Font Size:  

“No.”

Both her eyebrows go up this time, and her head lifts, haughty defiance overtaking her features. “You can’t tell me what to do.”

“You’re my prisoner. Of course I can.”

Her fingers flutter to her mouth in exaggerated surprise. “I’m your prisoner? Really? I had completely forgotten about that. Tell me, dragon, do all captors put their tongues inside their prisoners?”

“You said that sexual pleasure would not change anything between us,” I reply. “When I am in this form, you’ll do what I say, when I say it.”

She shoots me a rebellious glare and stomps back into the cave. At first I think she’s planning to obey me, because she puts on a simple white dress and packs everything else into a large bundle, ready for travel. But when the packing is done, she leaves the bundle near the mouth of the cave and walks farther inside.

“Serylla.” I prowl after her. “Come here.”

She keeps walking, all the way to the back of the cave, where there’s a short tunnel.

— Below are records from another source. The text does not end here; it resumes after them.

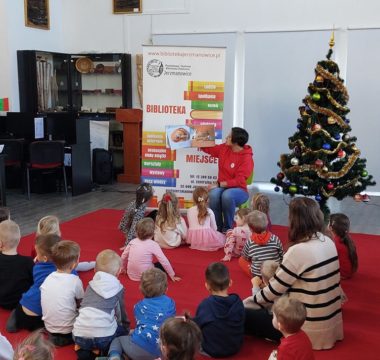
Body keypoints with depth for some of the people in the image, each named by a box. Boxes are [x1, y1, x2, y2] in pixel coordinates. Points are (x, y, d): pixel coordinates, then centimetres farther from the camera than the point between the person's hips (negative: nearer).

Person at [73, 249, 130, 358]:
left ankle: (83, 348, 8)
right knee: (123, 330, 25)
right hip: (103, 337, -3)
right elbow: (120, 312, 19)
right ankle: (99, 350, 5)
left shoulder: (91, 285, 19)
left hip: (79, 336, 3)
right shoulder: (118, 288, 8)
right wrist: (126, 327, 40)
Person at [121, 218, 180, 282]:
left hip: (131, 275, 5)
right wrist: (172, 275, 0)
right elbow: (164, 261, -11)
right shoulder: (153, 244, -12)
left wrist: (123, 268, 26)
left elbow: (123, 257, 7)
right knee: (162, 265, 14)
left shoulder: (133, 241, 0)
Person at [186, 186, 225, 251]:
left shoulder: (189, 211, 4)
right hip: (207, 237, -5)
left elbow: (190, 225, 11)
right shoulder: (209, 211, -1)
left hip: (193, 238, 5)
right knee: (222, 237, 18)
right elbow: (214, 227, 8)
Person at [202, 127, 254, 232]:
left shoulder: (247, 157, -14)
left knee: (227, 195, -38)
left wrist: (219, 184, -23)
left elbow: (239, 181, -19)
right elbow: (208, 148, 23)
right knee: (214, 194, -32)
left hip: (239, 190, -4)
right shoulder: (224, 148, 3)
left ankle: (227, 229, -20)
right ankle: (217, 228, -20)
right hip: (222, 187, 4)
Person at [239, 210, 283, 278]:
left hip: (257, 274, -3)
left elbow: (245, 258, 6)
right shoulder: (275, 239, -13)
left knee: (241, 260, 18)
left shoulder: (249, 243, -12)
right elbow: (282, 256, -1)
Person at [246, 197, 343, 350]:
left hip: (312, 331, -8)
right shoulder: (328, 242, 1)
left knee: (243, 315, -2)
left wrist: (252, 300, 4)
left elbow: (275, 289, -13)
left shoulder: (298, 251, -24)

“That tunnel is a dead end,” I warn her.

“So?” She retreats down it with a satisfied grin. “You can’t follow me in here.”

Shit.

I leap for the tunnel and push my head and neck inside as far as I can, but she’s right—my shoulders won’t fit through, and I can’t reach her. My jaws clash, a vindictive snap that makes her jump and gasp, but then she laughs. She fucking laughs.

“You need water and food,” I tell her. “You’ll have to come out for that.”

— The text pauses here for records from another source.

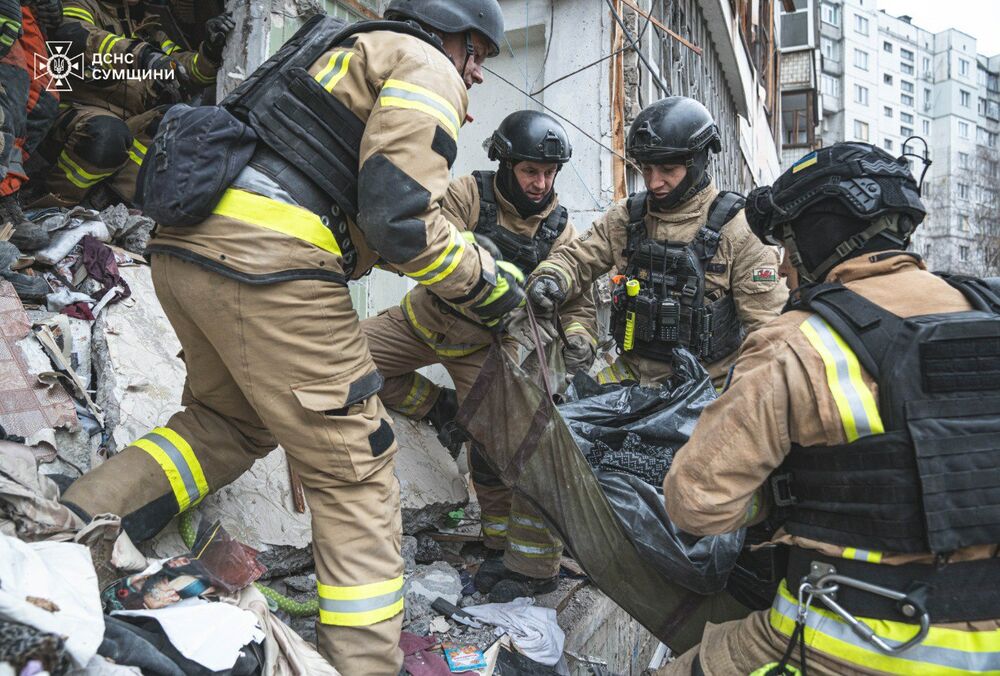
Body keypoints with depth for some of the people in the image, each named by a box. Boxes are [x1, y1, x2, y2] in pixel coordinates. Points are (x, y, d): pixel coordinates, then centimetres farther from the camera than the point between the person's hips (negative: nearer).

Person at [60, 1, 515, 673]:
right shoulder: (426, 68, 3)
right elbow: (401, 219, -11)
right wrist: (489, 284, 3)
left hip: (181, 245, 9)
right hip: (269, 266, -9)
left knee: (228, 420, 26)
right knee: (355, 472, 1)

She plops down on the floor and crosses her arms.

“Fine. Stay in there and starve,” I growl. “One less mouth to feed. It’s not as though we have much food to spare anyway.”

“Because of the plague,” she says. “I still think it’s strange that it would travel from island to island like that. It would have to be carried by something, like birds, dragons, insects—and if it was insects, it would probably be the biting kind, like—”

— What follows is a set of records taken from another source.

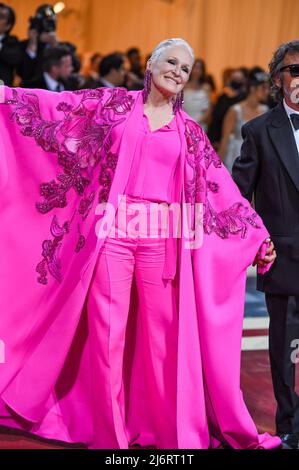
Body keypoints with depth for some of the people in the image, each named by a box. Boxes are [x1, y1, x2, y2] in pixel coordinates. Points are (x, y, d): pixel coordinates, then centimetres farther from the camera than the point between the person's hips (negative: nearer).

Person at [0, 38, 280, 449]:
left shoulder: (189, 131, 13)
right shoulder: (115, 104, 9)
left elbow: (221, 187, 14)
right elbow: (55, 108, 7)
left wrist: (259, 235, 13)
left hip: (161, 240, 2)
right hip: (110, 233, -1)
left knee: (165, 336, 3)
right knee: (107, 334, -1)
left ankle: (175, 431, 17)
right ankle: (109, 435, 11)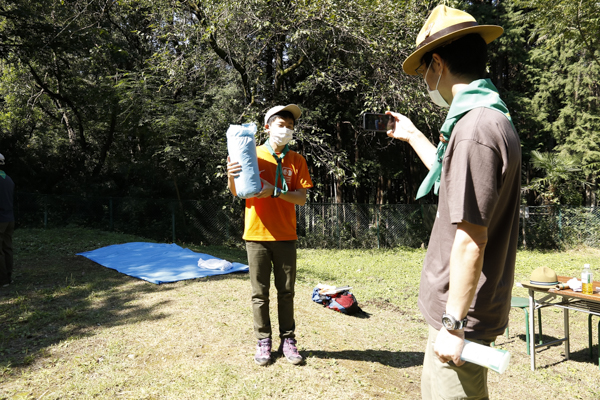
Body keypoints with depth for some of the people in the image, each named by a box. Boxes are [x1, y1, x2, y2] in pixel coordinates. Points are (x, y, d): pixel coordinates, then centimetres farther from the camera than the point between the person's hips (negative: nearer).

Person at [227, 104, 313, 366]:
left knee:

“Blood-beetles,” I say faintly.

“I don’t know what those are, but they sound disgusting.”

I whirl away from the tunnel entrance, spring to the cave mouth, and take to the sky.

Tell me I’m wrong, Fortunix. Tell me I’m wrong, tell me…

He had blood-beetles in that cave, inside those jars. Why would he keep so many? Certainly not as pets. There had to be a reason, a darker purpose. Blood-beetles infected with plague. If my suspicions are correct, he set them loose months ago, knowing they would decimate our prey, knowing they might even take down a few dragons.

Why?

Because once our prey became scarce, we’d be forced to look for new hunting grounds. Fortunix must have known my father wouldn’t steal new islands. Ancestral land is sacred to dragons, and we would never forcibly take earth with a prior claim on it. Fortunix knew the Bone-King would bargain for the land—bargain with Vohrain, the kingdom that held the nearest, richest hunting grounds. And in bargaining with Vohrain, we became their allies in the war against Elekstan, the nation Fortunix has hated ever since their dragon-hunting days.

It makes sense, and yet I can’t believe he would orchestrate something like this. Surely there’s another explanation. It has to be coincidence, or a paranoia gripping my mind, born of grief. An elder would never put other dragons in danger.

Fortunix’s home is a triangular cave near the top of a craggy peak. He has lived there ever since I can remember. As a hatchling, I dreamed of the day I would be able to fly that high. When I finally gained the strength and confidence, I used to visit him often. He always had a few fat eels on hand for hungry young dragons.

I’m wrong about this. I’m paranoid, I’ve concocted a demented theory that couldn’t be farther from the truth. Asking him about it, doubting him to his face, after all we’ve been through—it would be cruel. He’d be hurt that I questioned his loyalty, even for a moment.

And yet…

I sweep into the cave, rapidly folding my wings.

The space is just large enough to shield him from the elements, so I can tell at a glance that he isn’t there. There’s no sign of fresh kill, no food anywhere, and his scent is stale. He hasn’t been here for hours. Perhaps he stayed on the ground last night.

What does his human form look like? He never mentioned it during the clan meeting. Perhaps it is an aged form, weaker than most, and he’s ashamed for anyone to see it.